An analyst, who asked not to be named, said Anglo Platinum had incurred huge costs in delaying its restructuring and had been "bending over backwards" to facilitate government's wishes and to soften the blow to labour.
Amcu's unwillingness to lower its demand had now seen the mine lose patience and perpetuated concern that the market believed it had bent to the will of other parties.
Lonmin mines come to a standstill
The restructuring was initially estimated to cut 14 000 jobs, but had settled on 5 000.
The analyst argued it could be Lonmin that had the most to lose, considering all of its mines had come to a standstill.
Impala and Anglo Platinum — where Amcu is not the majority union — were still operating at 50% of production capacity.
Peter Major, a mining analyst at Cadiz asset management said Anglo American Platinum was in worse shape than the others — "financially, cost-wise, grade-wise, capex [capital expenditure]-wise, labour relations-wise and shareholder-wise".
Although Impala and Lonmin are not much better, he said, they seem happy to let Amplats lead the charge.
"If Amplats wins, they will follow suit quickly. All our mining companies should have done this over the past 30 years, but better late than never. Plus, they now have government more on their side than ever in the past 10 to 12 years," Major said.

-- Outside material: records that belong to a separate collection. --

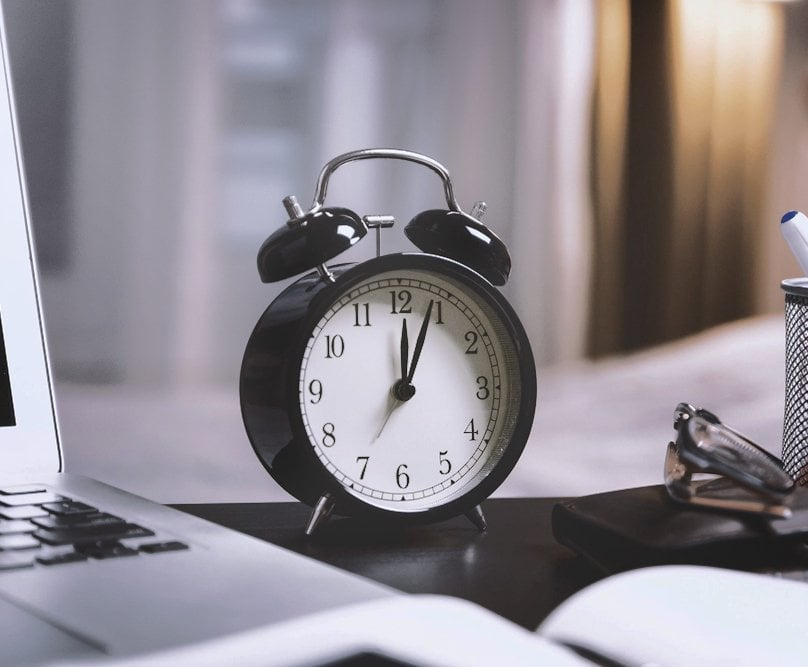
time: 12:03
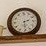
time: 2:29
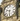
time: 9:31
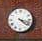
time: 4:17
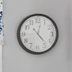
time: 12:23
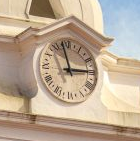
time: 2:58
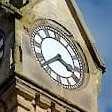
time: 3:40
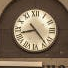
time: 8:23
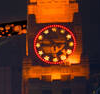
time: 2:52
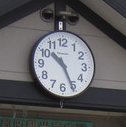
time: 10:25
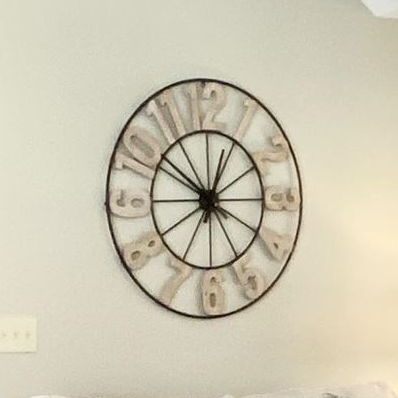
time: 12:51
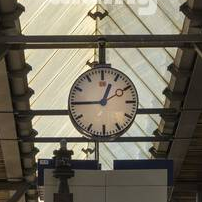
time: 12:45
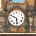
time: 5:49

In President Jacob Zuma's State of the Nation Address last week he stressed the importance of the mining sector to the economy, noting that, "in no way can we have conflict that destroys the economy".
Business Day this week quoted an anonymous source as saying that Mineral Resources Minister Susan Shabangu had told the chief executive of the three platinum companies that they "needed to take a much tougher line on Amcu and explore legal options against the union to end the strike".

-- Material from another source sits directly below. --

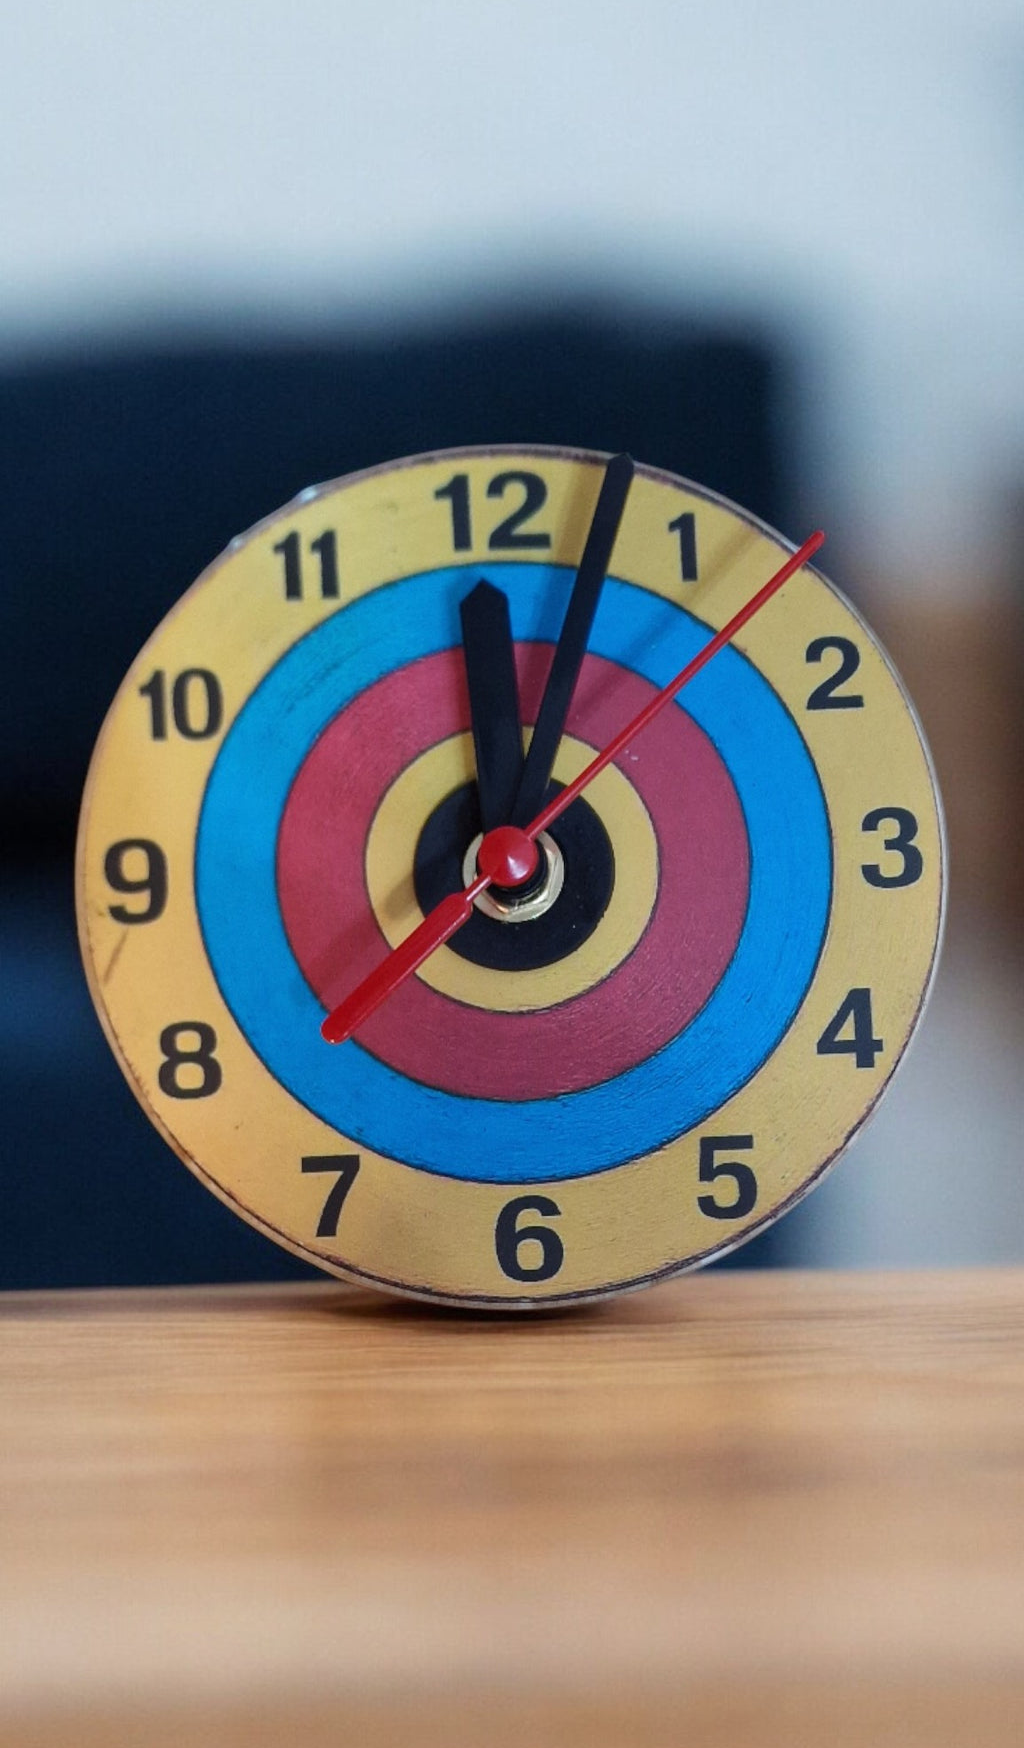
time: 12:03
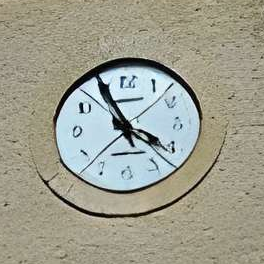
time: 3:55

Another mining analyst, requesting anonymity, told the Mail & Guardian that the minister had requested platinum miners to take a harder stance.
In response to questions from the M&G, the minister's spokesperson Ayanda Shezi would not confirm those comments, "but in line with what the president outlined in the State of the Nation Address last week, I think the minister would like the matter to be resolved speedily."
Unprecedented legal move
None of the major platinum miners have sued a union for damages before, making Anglo American Platinum the first to do so when it issued a summons out of the Johannesburg high court on February 14 claiming damages against its majority union, the Association of Mineworkers and Construction Union (Amcu).

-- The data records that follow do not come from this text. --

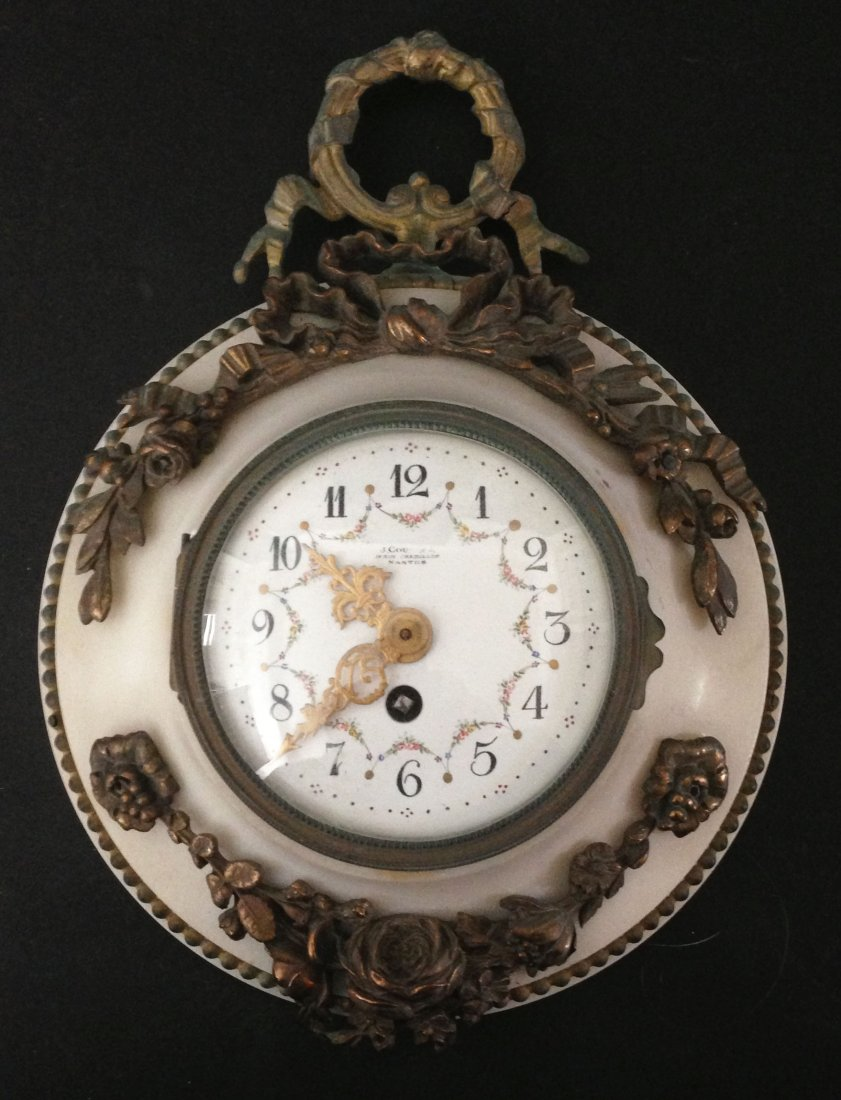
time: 10:37
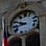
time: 9:42
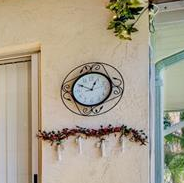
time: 12:49
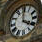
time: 4:00
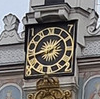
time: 8:07
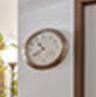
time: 10:39
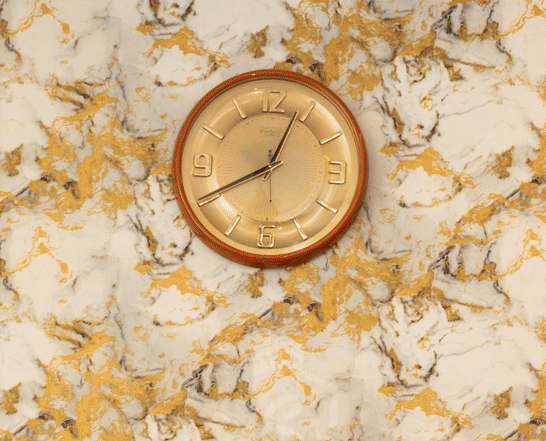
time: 12:40
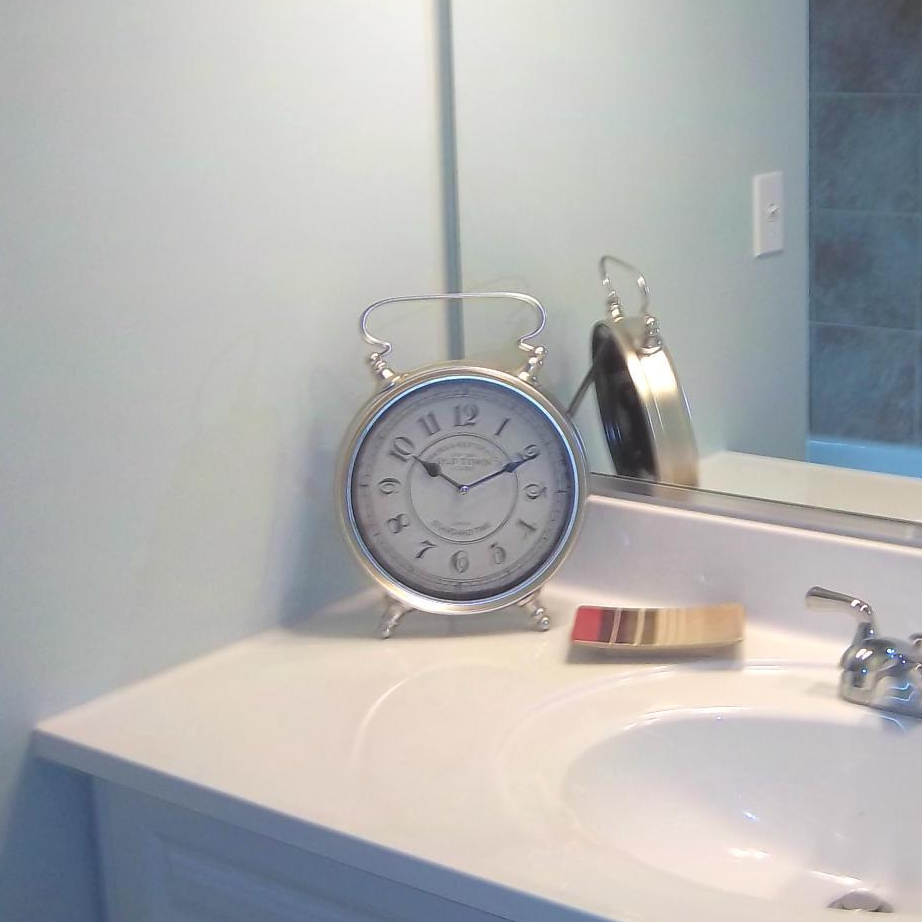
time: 10:10
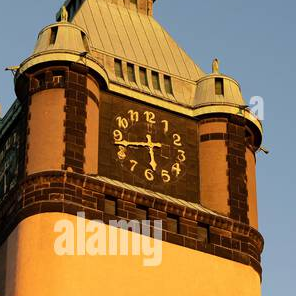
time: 5:42
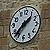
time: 1:36
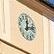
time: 12:13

It was a Constitutional Court judgment against the South African Transport and Allied Workers Union that set a prece-dent that liability for damages during a gathering can be imposed on the organisers — a move widely welcomed by business as a positive turning point.
According to Johan Theron, group executive for corporate relations at Impala Platinum, the company has been incurring damages.
"We were forced to send nonstriking workers away on paid leave to minimise the risk of workers being injured; we are obviously incurring the cost for these workers [damages] without having the benefit of their services as a direct result of the unlawful actions of Amcu," he said.
"The actions of Amcu and individual Amcu members in this regard are being addressed directly with the union and can hopefully still be resolved without the need for further legal action.
"We obtained a court interdict against Amcu on January 24 2014 with respect to intimidation, violence and picketing rules. While we are reserving all our rights in law, we have not commissioned any further legal action against Amcu at this stage and continue to seek a negotiated settlement. But the ball is in their court to a large degree," said Theron.
Lonmin did not experience damage to its property but with the loss of 3 100 platinum ounces a day, the strike continues to have a dramatic effect on its bottom line.
When asked whether it would consider suing Amcu, Lonmin spokesperson Sue Vey said: "Lonmin sought an interdict on Friday last week for Amcu's failure to abide by the picketing rules. This interdict has been granted. Lonmin continues to explore its options in respect of ensuring the viability of our business."